All of the data that follows is to be written out exactly, with images excluded.

SUPPLIED DATA section start

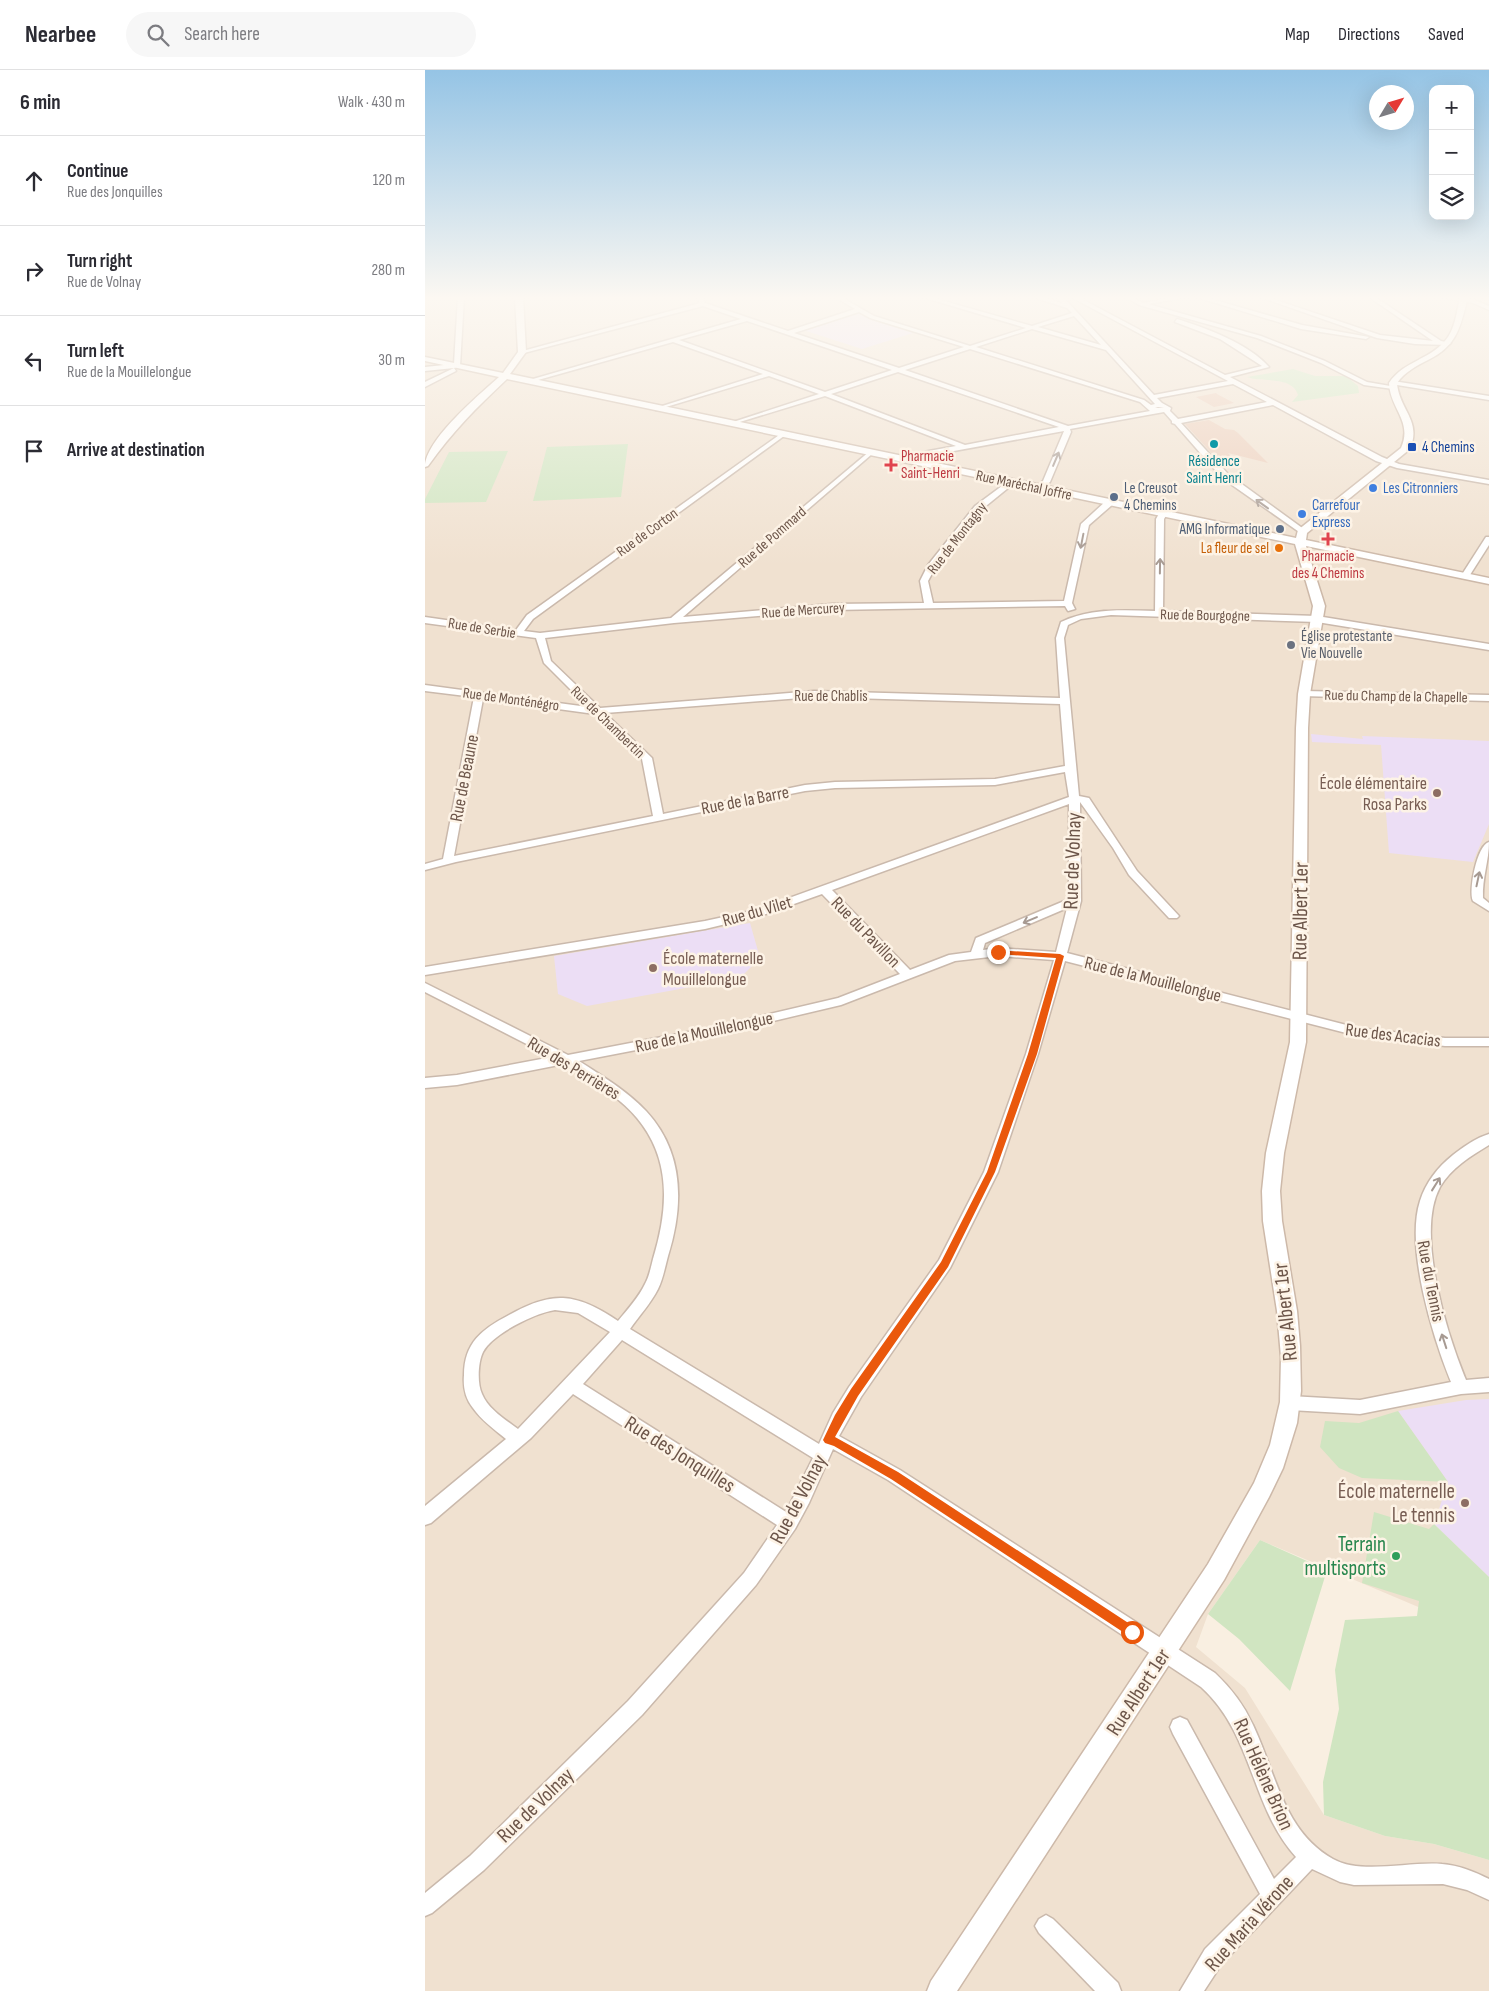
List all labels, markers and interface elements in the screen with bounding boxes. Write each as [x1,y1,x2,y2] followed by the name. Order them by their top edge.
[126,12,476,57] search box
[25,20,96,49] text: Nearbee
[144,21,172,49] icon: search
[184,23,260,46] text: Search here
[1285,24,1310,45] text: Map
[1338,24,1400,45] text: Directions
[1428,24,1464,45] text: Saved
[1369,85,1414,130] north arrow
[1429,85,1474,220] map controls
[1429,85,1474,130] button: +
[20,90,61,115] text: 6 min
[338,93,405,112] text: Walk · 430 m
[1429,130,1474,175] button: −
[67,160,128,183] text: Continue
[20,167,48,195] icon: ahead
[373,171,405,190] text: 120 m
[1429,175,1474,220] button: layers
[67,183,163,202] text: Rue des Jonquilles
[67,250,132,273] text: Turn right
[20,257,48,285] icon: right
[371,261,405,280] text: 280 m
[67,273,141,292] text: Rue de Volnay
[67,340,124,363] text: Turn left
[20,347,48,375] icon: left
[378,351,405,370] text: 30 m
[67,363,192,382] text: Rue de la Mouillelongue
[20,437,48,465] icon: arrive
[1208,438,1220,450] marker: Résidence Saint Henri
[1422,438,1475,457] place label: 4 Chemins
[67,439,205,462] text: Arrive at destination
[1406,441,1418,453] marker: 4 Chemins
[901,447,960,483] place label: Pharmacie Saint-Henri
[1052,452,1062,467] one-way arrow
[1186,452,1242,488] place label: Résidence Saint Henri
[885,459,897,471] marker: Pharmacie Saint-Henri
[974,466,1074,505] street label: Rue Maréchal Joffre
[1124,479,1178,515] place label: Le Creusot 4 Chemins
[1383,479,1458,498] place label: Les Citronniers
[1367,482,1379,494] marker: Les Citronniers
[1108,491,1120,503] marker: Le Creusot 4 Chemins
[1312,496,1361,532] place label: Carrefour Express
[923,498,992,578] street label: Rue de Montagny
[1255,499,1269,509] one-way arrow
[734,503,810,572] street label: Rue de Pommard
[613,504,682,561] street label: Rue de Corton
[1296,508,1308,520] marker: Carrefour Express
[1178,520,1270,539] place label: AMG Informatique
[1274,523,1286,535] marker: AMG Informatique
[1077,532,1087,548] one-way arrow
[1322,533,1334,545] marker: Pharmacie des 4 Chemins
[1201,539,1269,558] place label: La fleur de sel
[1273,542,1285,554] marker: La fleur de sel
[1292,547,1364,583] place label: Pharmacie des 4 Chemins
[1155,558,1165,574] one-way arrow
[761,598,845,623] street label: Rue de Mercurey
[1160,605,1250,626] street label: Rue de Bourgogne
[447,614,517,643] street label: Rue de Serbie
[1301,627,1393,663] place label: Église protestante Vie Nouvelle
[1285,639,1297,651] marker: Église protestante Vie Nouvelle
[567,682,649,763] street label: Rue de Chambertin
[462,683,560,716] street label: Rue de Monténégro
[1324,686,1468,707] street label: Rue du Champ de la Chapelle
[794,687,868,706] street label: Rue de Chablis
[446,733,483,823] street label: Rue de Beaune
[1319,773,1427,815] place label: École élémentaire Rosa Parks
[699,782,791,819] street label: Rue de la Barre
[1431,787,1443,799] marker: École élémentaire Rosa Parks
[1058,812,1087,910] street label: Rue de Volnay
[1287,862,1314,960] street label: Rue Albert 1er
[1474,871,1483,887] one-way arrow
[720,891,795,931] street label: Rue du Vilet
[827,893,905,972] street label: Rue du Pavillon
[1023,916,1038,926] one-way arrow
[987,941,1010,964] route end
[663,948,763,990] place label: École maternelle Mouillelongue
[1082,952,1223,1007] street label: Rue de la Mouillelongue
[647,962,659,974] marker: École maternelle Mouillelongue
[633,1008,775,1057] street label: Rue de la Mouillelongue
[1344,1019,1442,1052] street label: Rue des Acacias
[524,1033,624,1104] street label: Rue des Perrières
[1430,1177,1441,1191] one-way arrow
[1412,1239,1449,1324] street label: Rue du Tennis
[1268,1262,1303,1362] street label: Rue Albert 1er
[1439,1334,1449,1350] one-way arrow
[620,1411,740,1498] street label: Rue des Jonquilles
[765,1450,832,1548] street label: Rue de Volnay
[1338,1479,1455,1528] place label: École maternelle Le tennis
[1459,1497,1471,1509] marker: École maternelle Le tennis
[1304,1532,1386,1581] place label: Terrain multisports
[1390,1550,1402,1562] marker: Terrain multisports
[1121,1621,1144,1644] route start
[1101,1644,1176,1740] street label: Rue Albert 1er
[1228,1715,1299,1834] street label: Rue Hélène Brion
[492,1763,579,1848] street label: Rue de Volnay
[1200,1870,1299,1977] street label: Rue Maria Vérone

SUPPLIED DATA section end

## COMPLETED EXERCISE:
List all labels, markers and interface elements in the screen with bounding boxes. Write each as [x1,y1,x2,y2] followed by the name. Order them by their top edge.
[126,12,476,57] search box
[25,20,96,49] text: Nearbee
[144,21,172,49] icon: search
[184,23,260,46] text: Search here
[1285,24,1310,45] text: Map
[1338,24,1400,45] text: Directions
[1428,24,1464,45] text: Saved
[1369,85,1414,130] north arrow
[1429,85,1474,220] map controls
[1429,85,1474,130] button: +
[20,90,61,115] text: 6 min
[338,93,405,112] text: Walk · 430 m
[1429,130,1474,175] button: −
[67,160,128,183] text: Continue
[20,167,48,195] icon: ahead
[373,171,405,190] text: 120 m
[1429,175,1474,220] button: layers
[67,183,163,202] text: Rue des Jonquilles
[67,250,132,273] text: Turn right
[20,257,48,285] icon: right
[371,261,405,280] text: 280 m
[67,273,141,292] text: Rue de Volnay
[67,340,124,363] text: Turn left
[20,347,48,375] icon: left
[378,351,405,370] text: 30 m
[67,363,192,382] text: Rue de la Mouillelongue
[20,437,48,465] icon: arrive
[1208,438,1220,450] marker: Résidence Saint Henri
[1422,438,1475,457] place label: 4 Chemins
[67,439,205,462] text: Arrive at destination
[1406,441,1418,453] marker: 4 Chemins
[901,447,960,483] place label: Pharmacie Saint-Henri
[1052,452,1062,467] one-way arrow
[1186,452,1242,488] place label: Résidence Saint Henri
[885,459,897,471] marker: Pharmacie Saint-Henri
[974,466,1074,505] street label: Rue Maréchal Joffre
[1124,479,1178,515] place label: Le Creusot 4 Chemins
[1383,479,1458,498] place label: Les Citronniers
[1367,482,1379,494] marker: Les Citronniers
[1108,491,1120,503] marker: Le Creusot 4 Chemins
[1312,496,1361,532] place label: Carrefour Express
[923,498,992,578] street label: Rue de Montagny
[1255,499,1269,509] one-way arrow
[734,503,810,572] street label: Rue de Pommard
[613,504,682,561] street label: Rue de Corton
[1296,508,1308,520] marker: Carrefour Express
[1178,520,1270,539] place label: AMG Informatique
[1274,523,1286,535] marker: AMG Informatique
[1077,532,1087,548] one-way arrow
[1322,533,1334,545] marker: Pharmacie des 4 Chemins
[1201,539,1269,558] place label: La fleur de sel
[1273,542,1285,554] marker: La fleur de sel
[1292,547,1364,583] place label: Pharmacie des 4 Chemins
[1155,558,1165,574] one-way arrow
[761,598,845,623] street label: Rue de Mercurey
[1160,605,1250,626] street label: Rue de Bourgogne
[447,614,517,643] street label: Rue de Serbie
[1301,627,1393,663] place label: Église protestante Vie Nouvelle
[1285,639,1297,651] marker: Église protestante Vie Nouvelle
[567,682,649,763] street label: Rue de Chambertin
[462,683,560,716] street label: Rue de Monténégro
[1324,686,1468,707] street label: Rue du Champ de la Chapelle
[794,687,868,706] street label: Rue de Chablis
[446,733,483,823] street label: Rue de Beaune
[1319,773,1427,815] place label: École élémentaire Rosa Parks
[699,782,791,819] street label: Rue de la Barre
[1431,787,1443,799] marker: École élémentaire Rosa Parks
[1058,812,1087,910] street label: Rue de Volnay
[1287,862,1314,960] street label: Rue Albert 1er
[1474,871,1483,887] one-way arrow
[720,891,795,931] street label: Rue du Vilet
[827,893,905,972] street label: Rue du Pavillon
[1023,916,1038,926] one-way arrow
[987,941,1010,964] route end
[663,948,763,990] place label: École maternelle Mouillelongue
[1082,952,1223,1007] street label: Rue de la Mouillelongue
[647,962,659,974] marker: École maternelle Mouillelongue
[633,1008,775,1057] street label: Rue de la Mouillelongue
[1344,1019,1442,1052] street label: Rue des Acacias
[524,1033,624,1104] street label: Rue des Perrières
[1430,1177,1441,1191] one-way arrow
[1412,1239,1449,1324] street label: Rue du Tennis
[1268,1262,1303,1362] street label: Rue Albert 1er
[1439,1334,1449,1350] one-way arrow
[620,1411,740,1498] street label: Rue des Jonquilles
[765,1450,832,1548] street label: Rue de Volnay
[1338,1479,1455,1528] place label: École maternelle Le tennis
[1459,1497,1471,1509] marker: École maternelle Le tennis
[1304,1532,1386,1581] place label: Terrain multisports
[1390,1550,1402,1562] marker: Terrain multisports
[1121,1621,1144,1644] route start
[1101,1644,1176,1740] street label: Rue Albert 1er
[1228,1715,1299,1834] street label: Rue Hélène Brion
[492,1763,579,1848] street label: Rue de Volnay
[1200,1870,1299,1977] street label: Rue Maria Vérone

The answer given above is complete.